Deep Visual Proteomics (DVP)
DVP is a single-cell spatial proteomics workflow which integrates AI-driven image analysis pipeline for discovering cellular phenotypes, automated single-cell laser microdissection and ultra-sensitive proteomics. DVP is a collaboration between the Novo Nordisk Foundation Center for Protein Researchm University of Coppenhagen, Synthetic and Systems Biology Unit, Biological Research Centre, Single-Cell Technologies Ltd. and Proteomics and Signal Transduction, Max Planck Institute of Biochemistry, Martinsried
Mito-omix: Multiomic database for mitosis
Throughout mitosis, the dividing cells undergo complex structural and functional reorganizations, ensuring precise separation of the replicated sister chromatids, resulting in the formation of genetically identical daughter cells. This fidelity is essential for maintaining genetic stability and preventing abnormalities such as mutations or chromosomal abnormalities that can lead to diseases such as cancer. To better understand the underlying molecular mechanisms of mitosis, we study spatiotemporal organizations of proteins at unprecedented resolution. We create an online platform called Mito-omix that visualizes the intricate morphological and molecular data for the scientific community.
DVP3-5
Cancers are consistently among the leading causes of death, so humanity is devoting enormous resources to understanding and curing this disease. It is therefore crucial to develop new strategies for a deeper understanding of cancer processes and to develop the most accurate, even personalised treatment strategies. To achieve this, we aim to map the morphological and molecular changes at the single cell level.
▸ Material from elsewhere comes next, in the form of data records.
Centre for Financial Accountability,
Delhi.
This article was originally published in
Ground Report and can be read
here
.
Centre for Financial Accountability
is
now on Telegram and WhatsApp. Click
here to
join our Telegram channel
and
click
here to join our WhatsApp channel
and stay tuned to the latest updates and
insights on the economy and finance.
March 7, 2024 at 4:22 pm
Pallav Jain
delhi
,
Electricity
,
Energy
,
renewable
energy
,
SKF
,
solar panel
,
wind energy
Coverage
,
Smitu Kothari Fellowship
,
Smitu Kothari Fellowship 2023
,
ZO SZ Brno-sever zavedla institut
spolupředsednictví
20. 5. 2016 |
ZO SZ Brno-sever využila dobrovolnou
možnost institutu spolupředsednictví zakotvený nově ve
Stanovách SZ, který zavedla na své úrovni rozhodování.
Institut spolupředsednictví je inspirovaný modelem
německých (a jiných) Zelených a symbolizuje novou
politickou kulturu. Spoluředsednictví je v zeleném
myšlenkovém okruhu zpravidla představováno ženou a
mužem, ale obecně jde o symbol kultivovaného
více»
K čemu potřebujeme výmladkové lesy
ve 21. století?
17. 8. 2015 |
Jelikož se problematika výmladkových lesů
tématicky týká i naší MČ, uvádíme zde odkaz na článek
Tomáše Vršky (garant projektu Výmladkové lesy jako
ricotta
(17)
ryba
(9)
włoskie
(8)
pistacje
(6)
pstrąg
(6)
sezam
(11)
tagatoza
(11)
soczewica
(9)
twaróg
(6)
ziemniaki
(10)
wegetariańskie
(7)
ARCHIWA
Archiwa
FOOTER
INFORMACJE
Spatial single-cell proteogenomics on renal cancer
Renal cancer poses a significant health challenge and has been increasing in prevalence over the past few decades. It presents clinical challenges due to its heterogeneity and resistance to conventional therapies. Investigating its biology can lead to the identification of novel therapeutic targets and personalized treatment approaches tailored to individual patients, potentially enhancing treatment efficacy and reducing adverse effects. In collaboration with the Institute of Pathology and Molecular Pathology, University Hospital Zürich we try to characterize the molecular fingerprints of cellular phenotypes in renal cancer combining pathology-guided AI-based image analysis with single-cell isolation and ultra-sensitive spatially resolved multi-omics.
Tumor-stroma interplay on melanoma
Melanoma ranks among the most lethal and invasive tumors, with rapid metastasis formation underscoring the critical importance of early detection. Understanding its biology, and mechanisms of progression is essential for improving early detection, treatment strategies, and overall patient survival rates. In collaboration with Lund University, Sweden and the Department of Dermatology, Szeged we investigate specific regions within tumors to better understand the interplay between tumor part and the stromal component.
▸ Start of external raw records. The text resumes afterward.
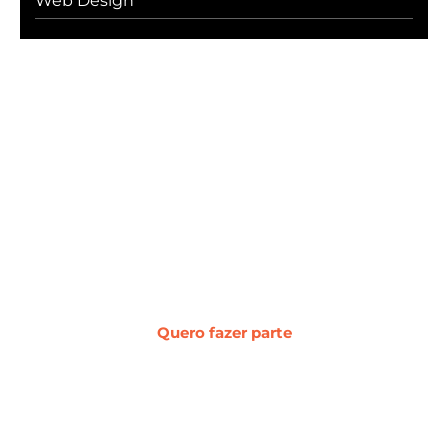
Web Design
#WebcerCommunity
Os melhores insights sobre marketing
digital, vendas, experiência do cliente,
desenvolvimento web e
transformação digital.
Quero fazer parte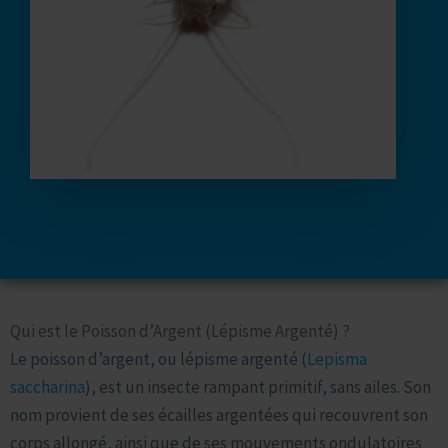
Le Lépisme Argenté, Cet Invité Indésirable
Qui est le Poisson d’Argent (Lépisme Argenté) ?
Le poisson d’argent, ou lépisme argenté (
Lepisma
saccharina
), est un insecte rampant primitif, sans ailes. Son
nom provient de ses écailles argentées qui recouvrent son
corps allongé, ainsi que de ses mouvements ondulatoires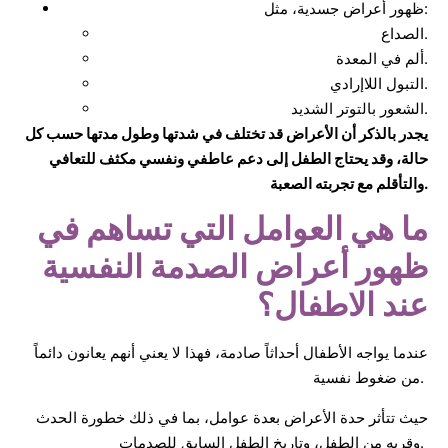
ظهور أعراض جسدية، مثل:
الصداع.
ألم في المعدة.
التبول اللاإرادي.
الشعور بالتوتر الشديد.
يجدر بالذكر أن الأعراض قد تختلف في شدتها وطول مدتها حسب كل
حالة، وقد يحتاج الطفل إلى دعم عاطفي ونفسي مكثف للتعافي
والتأقلم مع تجربته الصعبة.
ما هي العوامل التي تساهم في
ظهور أعراض الصدمة النفسية
عند الاطفال؟
عندما يواجه الأطفال أحداثاً صادمة، فهذا لا يعني أنهم يعانون دائماً
من ضغوط نفسية.
حيث تتأثر حدة الأعراض بعدة عوامل، بما في ذلك خطورة الحدث
وقربه من الطفل، وتاريخ الطفل السابق للصدمات.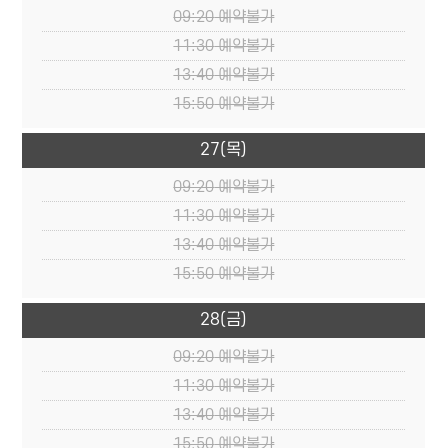
09:20
예약불가
11:30
예약불가
13:40
예약불가
15:50
예약불가
27
(목)
09:20
예약불가
11:30
예약불가
13:40
예약불가
15:50
예약불가
28
(금)
09:20
예약불가
11:30
예약불가
13:40
예약불가
15:50
예약불가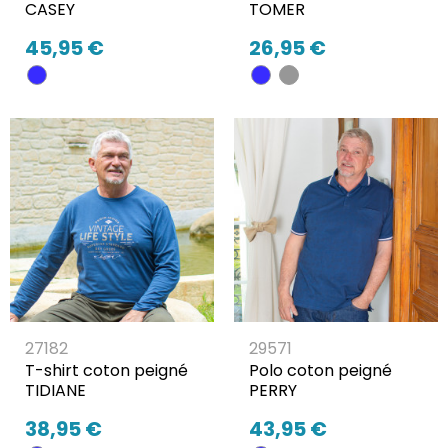
CASEY
TOMER
45,95 €
26,95 €
27182
29571
T-shirt coton peigné
Polo coton peigné
TIDIANE
PERRY
38,95 €
43,95 €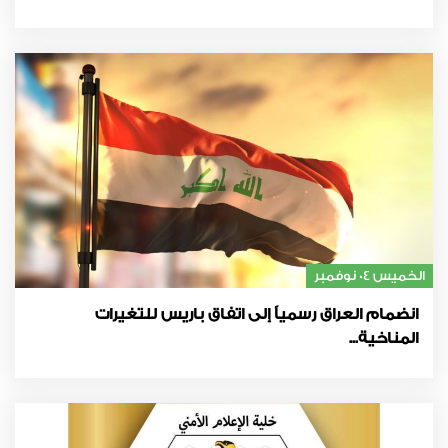
الخميس 04 نوفمبر
انضمام العراق رسمياً إلى اتفاق باريس للتغيرات
المناخية...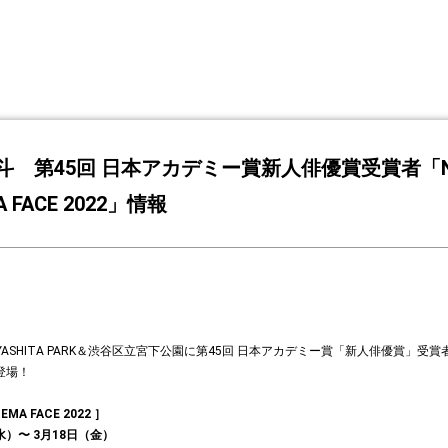
斗 第45回 日本アカデミー賞新人俳優賞受賞者「N
A FACE 2022」情報
 MIYASHITA PARK＆渋谷区立宮下公園に第45回 日本アカデミー賞「新人俳優賞」受
登場！
EMA FACE 2022 ］
（水）〜 3月18日（金）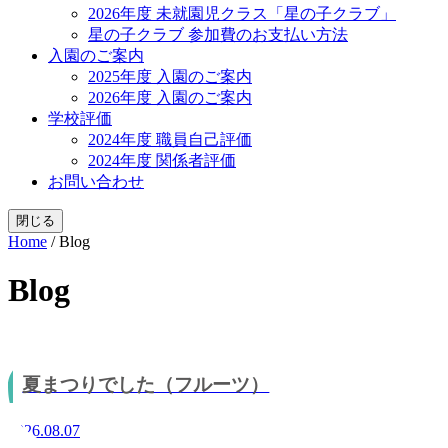
2026年度 未就園児クラス「星の子クラブ」
星の子クラブ 参加費のお支払い方法
入園のご案内
2025年度 入園のご案内
2026年度 入園のご案内
学校評価
2024年度 職員自己評価
2024年度 関係者評価
お問い合わせ
閉じる
Home
/
Blog
Blog
夏まつりでした（フルーツ）
2026.08.07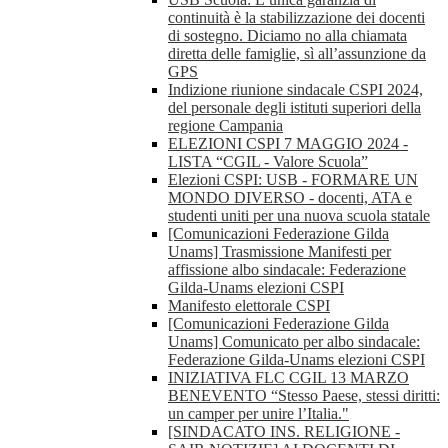
continuità è la stabilizzazione dei docenti
di sostegno. Diciamo no alla chiamata
diretta delle famiglie, sì all’assunzione da
GPS
Indizione riunione sindacale CSPI 2024,
del personale degli istituti superiori della
regione Campania
ELEZIONI CSPI 7 MAGGIO 2024 -
LISTA “CGIL - Valore Scuola”
Elezioni CSPI: USB - FORMARE UN
MONDO DIVERSO - docenti, ATA e
studenti uniti per una nuova scuola statale
[Comunicazioni Federazione Gilda
Unams] Trasmissione Manifesti per
affissione albo sindacale: Federazione
Gilda-Unams elezioni CSPI
Manifesto elettorale CSPI
[Comunicazioni Federazione Gilda
Unams] Comunicato per albo sindacale:
Federazione Gilda-Unams elezioni CSPI
INIZIATIVA FLC CGIL 13 MARZO
BENEVENTO “Stesso Paese, stessi diritti:
un camper per unire l’Italia."
[SINDACATO INS. RELIGIONE -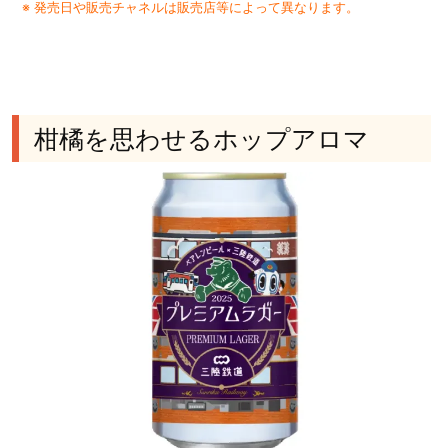
※ 発売日や販売チャネルは販売店等によって異なります。
柑橘を思わせるホップアロマ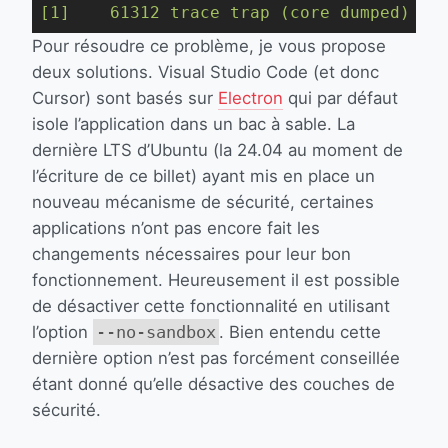
Pour résoudre ce problème, je vous propose
deux solutions. Visual Studio Code (et donc
Cursor) sont basés sur
Electron
qui par défaut
isole l’application dans un bac à sable. La
dernière LTS d’Ubuntu (la 24.04 au moment de
l’écriture de ce billet) ayant mis en place un
nouveau mécanisme de sécurité, certaines
applications n’ont pas encore fait les
changements nécessaires pour leur bon
fonctionnement. Heureusement il est possible
de désactiver cette fonctionnalité en utilisant
l’option
--no-sandbox
. Bien entendu cette
dernière option n’est pas forcément conseillée
étant donné qu’elle désactive des couches de
sécurité.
Immune profiling on lung cancer
Lung cancer is one of the leading causes of cancer-related deaths worldwide, with a particularly high mortality rate. It is a heterogeneous disease with various subtypes and genetic alterations. Research on lung cancer biology can uncover the underlying molecular mechanisms driving tumor initiation, progression, and metastasis, leading to the identification of novel therapeutic targets and personalized treatment approaches. In collaboration with the Computational Health Informatics Program, Harvard Medical School, and the National Korányi Institute of Pulmonology we aim to study the immunological landscape of lung cancer with state-of-the-art computational methods and provide insights into the complex interactions between tumor cells, immune cells, and the tumor microenvironment.
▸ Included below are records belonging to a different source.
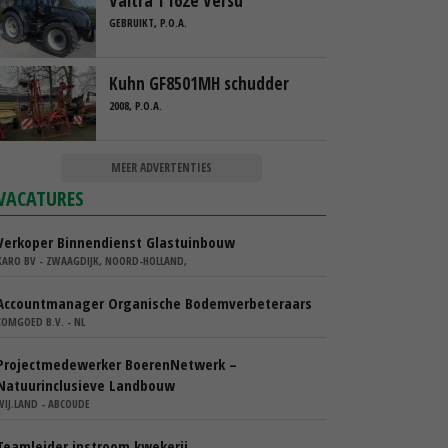
Valtra T162e Versu
GEBRUIKT, P.O.A.
Kuhn GF8501MH schudder
2008, P.O.A.
MEER ADVERTENTIES
VACATURES
Verkoper Binnendienst Glastuinbouw
KARO BV - ZWAAGDIJK, NOORD-HOLLAND,
Accountmanager Organische Bodemverbeteraars
COMGOED B.V. - NL
Projectmedewerker BoerenNetwerk –
Natuurinclusieve Landbouw
WIJ.LAND - ABCOUDE
Teamleider instroom kwekerij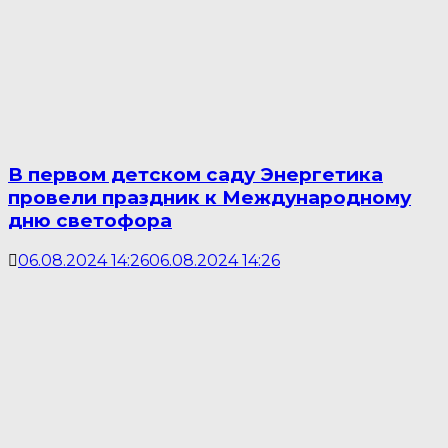
В первом детском саду Энергетика
провели праздник к Международному
дню светофора
06.08.2024 14:26
06.08.2024 14:26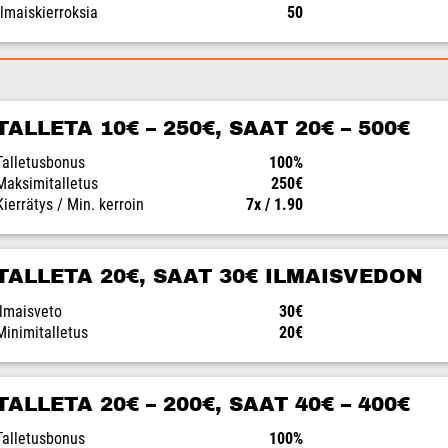
Ilmaiskierroksia
50
TALLETA 10€ – 250€, SAAT 20€ – 500€
Talletusbonus
100%
Maksimitalletus
250€
Kierrätys / Min. kerroin
7x / 1.90
TALLETA 20€, SAAT 30€ ILMAISVEDON
Ilmaisveto
30€
Minimitalletus
20€
TALLETA 20€ – 200€, SAAT 40€ – 400€
Talletusbonus
100%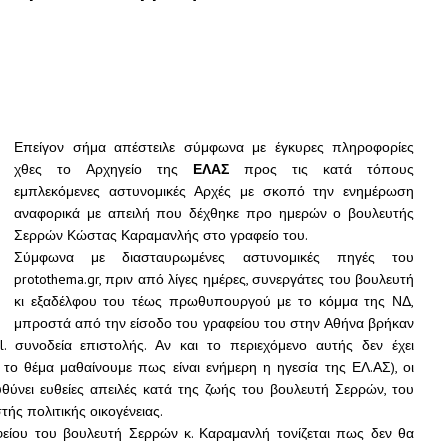
Επείγον σήμα απέστειλε σύμφωνα με έγκυρες πληροφορίες
χθες το Αρχηγείο της
ΕΛΑΣ
προς τις κατά τόπους
εμπλεκόμενες αστυνομικές Αρχές με σκοπό την ενημέρωση
αναφορικά με απειλή που δέχθηκε προ ημερών ο βουλευτής
Σερρών Κώστας Καραμανλής στο γραφείο του.
Σύμφωνα με διασταυρωμένες αστυνομικές πηγές του
protothema.gr, πριν από λίγες ημέρες, συνεργάτες του βουλευτή
κι εξαδέλφου του τέως πρωθυπουργού με το κόμμα της ΝΔ,
μπροστά από την είσοδο του γραφείου του στην Αθήνα βρήκαν
. συνοδεία επιστολής.
Αν και το περιεχόμενο αυτής δεν έχει
 το θέμα μαθαίνουμε πως είναι ενήμερη η ηγεσία της ΕΛ.ΑΣ), οι
θύνει ευθείες απειλές κατά της ζωής του βουλευτή Σερρών, του
ς πολιτικής οικογένειας.
είου του βουλευτή Σερρών κ. Καραμανλή τονίζεται πως δεν θα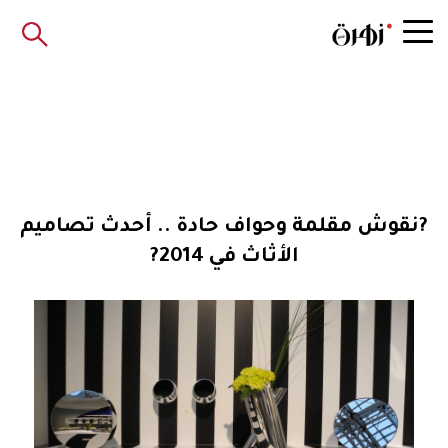
?نقوش مقلمة وحواف حادة .. أحدث تصاميم
الأثاث في 2014?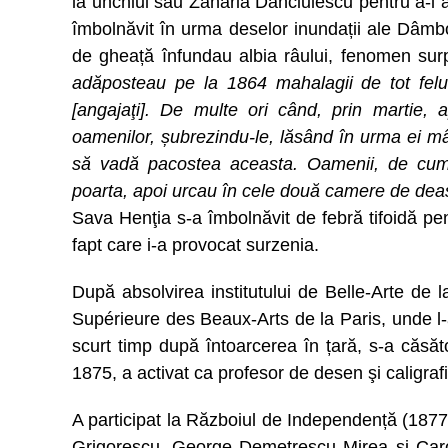
la unchiul său Zaharia Dănciulescu pentru a-l aju
îmbolnăvit în urma deselor inundații ale Dâmbo
de gheață înfundau albia râului, fenomen surp
adăposteau pe la 1864 mahalagii de tot felul
[angajaţi]. De multe ori când, prin martie,
oamenilor, șubrezindu-le, lăsând în urma ei mâl
să vadă pacostea aceasta. Oamenii, de cum
poarta, apoi urcau în cele două camere de dea
Sava Henţia s-a îmbolnăvit de febră tifoidă pen
fapt care i-a provocat surzenia.
După absolvirea institutului de Belle-Arte de 
Supérieure des Beaux-Arts de la Paris, unde l
scurt timp după întoarcerea în țară, s-a căsăto
1875, a activat ca profesor de desen şi caligraf
A participat la Războiul de Independență (1877-1
Grigorescu, George Demetrescu Mirea şi Car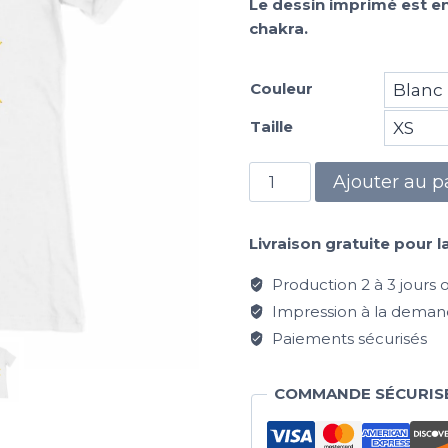
Le dessin imprimé est en
chakra.
Couleur
Taille
Ajouter au p
Livraison gratuite pour l
Production 2 à 3 jours ou
Impression à la deman
Paiements sécurisés
COMMANDE SÉCURIS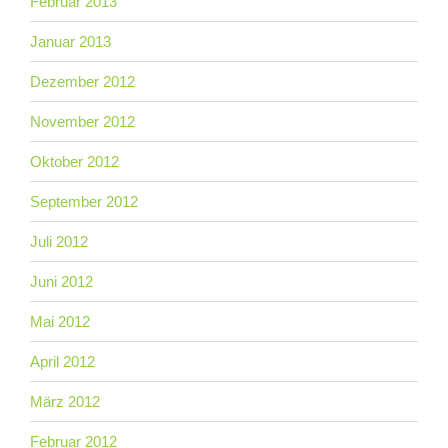
Februar 2013
Januar 2013
Dezember 2012
November 2012
Oktober 2012
September 2012
Juli 2012
Juni 2012
Mai 2012
April 2012
März 2012
Februar 2012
Transcriptomic profiling of chronic kidney disease
Chronic kidney disease (CKD) is a global public health issue affecting millions of people worldwide. Biomarkers and molecular signatures associated with CKD progression can help predict disease trajectory and identify patients at high risk of adverse outcomes such as kidney failure or cardiovascular events. In collaboration with Department of Clinical Medicine, University of Bergen, we aim to disentangle the complex mechanism characterizing CKD and to define specific markers potentially useful to predict and monitor the disease, using single-cell whole transcriptome analysis on FFPE sections.